Now as a homeowner and taxpayer I can tell you I am dumbfounded. What will boarding up the Phoenicia school do to property values in the west end of the district? I have neighbors who have been trying to sell their homes in this market for years. Do you think having the local grade school an hour bus ride away will attract young families here? I have also visited the NYS government website and researched the reasons behind the tax cap law. It states in NY while property taxes climbed 5%, home values dropped 20%. Taxpayers need relief! When property values drop in Pine Hill and Highmount who will pick up that tab?
The cost per pupil in the Onteora Schools is well above the state average. Yet, no one wants to address the big giant elephant in the room. The employee salaries. You know it and the taxpayers know it. No one wants to openly discuss it for fear of offending teachers who often are their friends and neighbors. NY State DOT workers recently took a 3% pay cut, no raise for 3 yrs., a week furlough (aka unpaid forced time off) and a raise in the cost of health benefits. These people are professional, hard working all year round and take care of the roads so all of us can get where we are going. They didn’t strike or threaten lawsuits. They compromised. The employee’s at Belleayre have also dealt with cutbacks as the economy recovers. NYS cut the budget there, period, no negotiation. Now the community is worried how the ORDA takeover of the mountain will affect us. Why is it so hard for our school employees to give back? Why are they getting paid $2700 a year to not take health insurance if they do not need it? Why are we paying 95% of their health Insurance cost? What employer pays that nowadays? And what about the starting salaries? They are among the highest in the state, yet the medium wage for are area is half what we pay our teachers. I am sorry if the teachers get insulted but we all remember their “CRISIS CENTER”. Now that was insulting. But they keep telling us if we let them do this or that our kids will get a better education.

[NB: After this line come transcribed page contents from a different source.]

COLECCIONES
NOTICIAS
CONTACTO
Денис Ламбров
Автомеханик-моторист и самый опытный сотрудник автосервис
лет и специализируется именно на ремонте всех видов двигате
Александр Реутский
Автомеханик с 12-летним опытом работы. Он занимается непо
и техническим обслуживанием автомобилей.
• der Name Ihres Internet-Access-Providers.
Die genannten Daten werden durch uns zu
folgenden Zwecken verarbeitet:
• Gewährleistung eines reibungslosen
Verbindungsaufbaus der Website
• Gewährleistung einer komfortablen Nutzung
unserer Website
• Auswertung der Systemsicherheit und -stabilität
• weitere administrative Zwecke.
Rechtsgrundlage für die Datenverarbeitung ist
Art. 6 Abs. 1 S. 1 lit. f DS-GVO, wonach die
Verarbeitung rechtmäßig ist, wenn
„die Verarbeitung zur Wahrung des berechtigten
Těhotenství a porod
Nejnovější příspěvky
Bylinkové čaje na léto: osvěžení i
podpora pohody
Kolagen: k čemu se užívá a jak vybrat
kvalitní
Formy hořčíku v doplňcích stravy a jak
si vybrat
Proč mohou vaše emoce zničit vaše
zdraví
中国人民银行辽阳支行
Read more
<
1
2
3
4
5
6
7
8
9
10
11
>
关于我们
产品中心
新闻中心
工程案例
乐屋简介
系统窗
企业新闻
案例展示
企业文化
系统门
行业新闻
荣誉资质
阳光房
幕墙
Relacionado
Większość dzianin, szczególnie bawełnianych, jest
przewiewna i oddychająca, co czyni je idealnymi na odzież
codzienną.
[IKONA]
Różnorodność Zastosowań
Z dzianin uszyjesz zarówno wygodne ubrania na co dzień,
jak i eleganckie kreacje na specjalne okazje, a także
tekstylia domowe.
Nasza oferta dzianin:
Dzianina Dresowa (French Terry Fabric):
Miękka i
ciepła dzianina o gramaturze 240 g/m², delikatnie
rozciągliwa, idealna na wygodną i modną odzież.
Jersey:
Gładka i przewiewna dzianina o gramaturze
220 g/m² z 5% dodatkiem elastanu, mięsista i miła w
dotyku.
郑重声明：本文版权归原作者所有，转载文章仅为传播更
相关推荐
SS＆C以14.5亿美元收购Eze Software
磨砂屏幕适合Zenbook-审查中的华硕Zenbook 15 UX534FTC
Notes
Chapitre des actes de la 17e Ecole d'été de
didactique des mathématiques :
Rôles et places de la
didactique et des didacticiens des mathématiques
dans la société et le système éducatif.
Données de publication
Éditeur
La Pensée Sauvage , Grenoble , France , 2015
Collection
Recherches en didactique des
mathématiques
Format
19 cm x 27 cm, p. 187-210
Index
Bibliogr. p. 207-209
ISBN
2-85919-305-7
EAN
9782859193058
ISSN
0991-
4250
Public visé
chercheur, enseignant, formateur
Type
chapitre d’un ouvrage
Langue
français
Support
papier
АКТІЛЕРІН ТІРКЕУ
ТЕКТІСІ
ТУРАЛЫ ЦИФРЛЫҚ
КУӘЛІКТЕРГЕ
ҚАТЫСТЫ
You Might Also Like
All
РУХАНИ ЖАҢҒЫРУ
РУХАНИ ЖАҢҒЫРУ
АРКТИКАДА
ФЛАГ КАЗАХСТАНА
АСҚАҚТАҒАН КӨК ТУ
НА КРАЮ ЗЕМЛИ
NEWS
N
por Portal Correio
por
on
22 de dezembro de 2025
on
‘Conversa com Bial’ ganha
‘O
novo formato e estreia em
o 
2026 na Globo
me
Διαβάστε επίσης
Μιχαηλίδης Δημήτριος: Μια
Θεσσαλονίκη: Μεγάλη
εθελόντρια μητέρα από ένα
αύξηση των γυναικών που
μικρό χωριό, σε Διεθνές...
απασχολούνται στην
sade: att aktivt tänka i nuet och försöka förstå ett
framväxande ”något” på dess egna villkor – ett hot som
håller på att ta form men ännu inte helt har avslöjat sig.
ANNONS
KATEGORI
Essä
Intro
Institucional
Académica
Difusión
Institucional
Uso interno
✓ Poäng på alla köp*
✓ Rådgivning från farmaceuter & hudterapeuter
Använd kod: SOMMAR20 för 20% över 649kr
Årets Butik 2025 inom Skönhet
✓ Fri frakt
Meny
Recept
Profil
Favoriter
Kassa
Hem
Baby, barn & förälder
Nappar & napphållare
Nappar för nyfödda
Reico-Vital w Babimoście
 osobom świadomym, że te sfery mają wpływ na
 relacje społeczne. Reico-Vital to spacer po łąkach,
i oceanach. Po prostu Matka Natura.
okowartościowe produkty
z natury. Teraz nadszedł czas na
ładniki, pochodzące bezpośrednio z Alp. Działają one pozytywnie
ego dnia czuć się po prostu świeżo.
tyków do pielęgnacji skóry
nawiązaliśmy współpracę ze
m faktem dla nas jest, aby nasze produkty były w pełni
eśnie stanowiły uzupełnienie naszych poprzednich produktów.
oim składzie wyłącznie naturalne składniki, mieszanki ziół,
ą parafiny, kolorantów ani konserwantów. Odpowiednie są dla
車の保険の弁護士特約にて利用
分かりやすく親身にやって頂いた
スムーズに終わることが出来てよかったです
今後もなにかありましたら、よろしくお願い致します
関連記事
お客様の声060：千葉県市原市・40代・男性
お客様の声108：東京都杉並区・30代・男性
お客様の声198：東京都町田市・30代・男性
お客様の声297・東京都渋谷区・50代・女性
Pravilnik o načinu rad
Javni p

I have been hearing that for 20 years and I do not buy it. The cost of transportation and keeping a building open are miniscule compared to the externalities that will affect the community if Phoenicia school is closed. If the school board really wants to be responsible to the taxpayers they would ask the district employees to take a 3% pay cut, no raise for 3 yrs and a raise in the cost of health benefits. Then when the reserves are back up you can talk again. Just like New York State did.
Or perhaps if you are so set on abandoning the needs of the western half of the district we could approach the Margaretville School district and see if they would be open to adjusting the school district lines. Margaretville is 10 minute from Pine Hill. Maybe they would welcome more students and a bigger tax base.
No one wants to change, but if hard choices are to be made let’s not ignore the elephant.